(Directions for this task) Tally the lines below that contain "action" and reply with only the tally.

(Provided data)

• • •

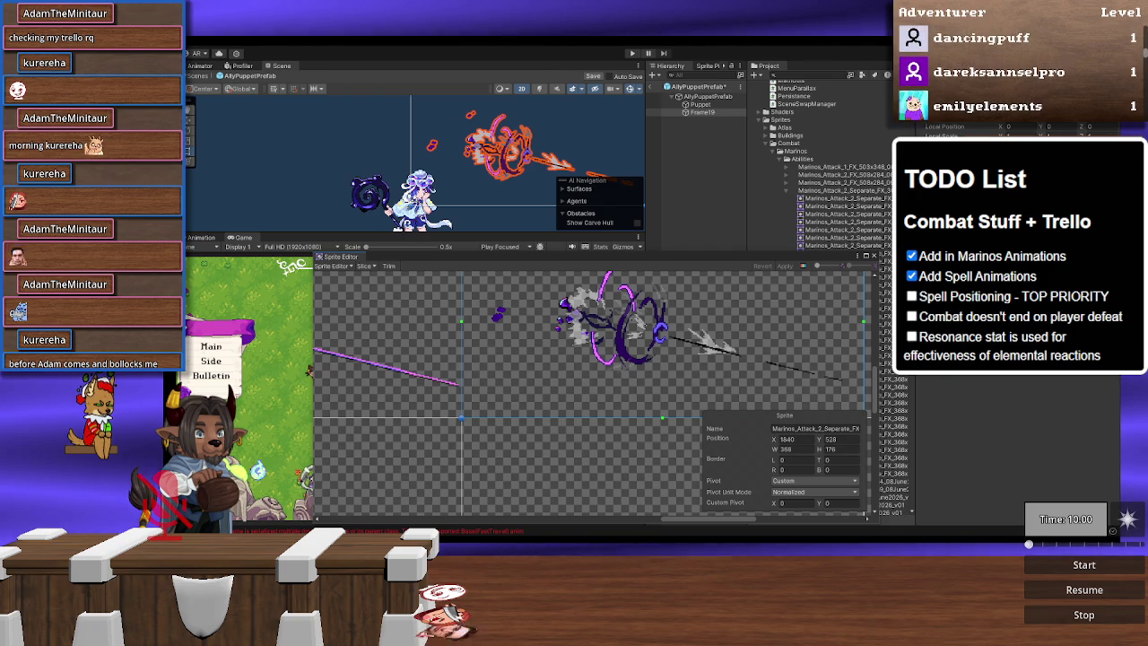
Step: Switch pivot units to Pixels, drag frame _19's pivot to -14, 33, and apply it
{"action": "left_click", "coordinate": [805, 494]}
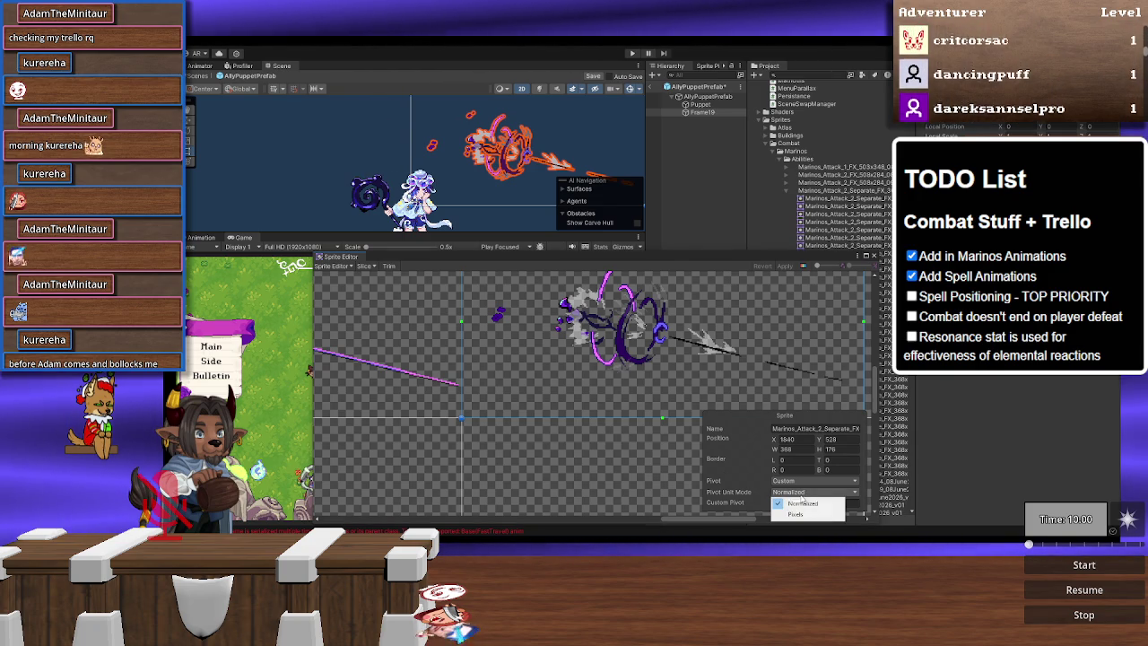
{"action": "left_click", "coordinate": [788, 513]}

• • •

(Response) 2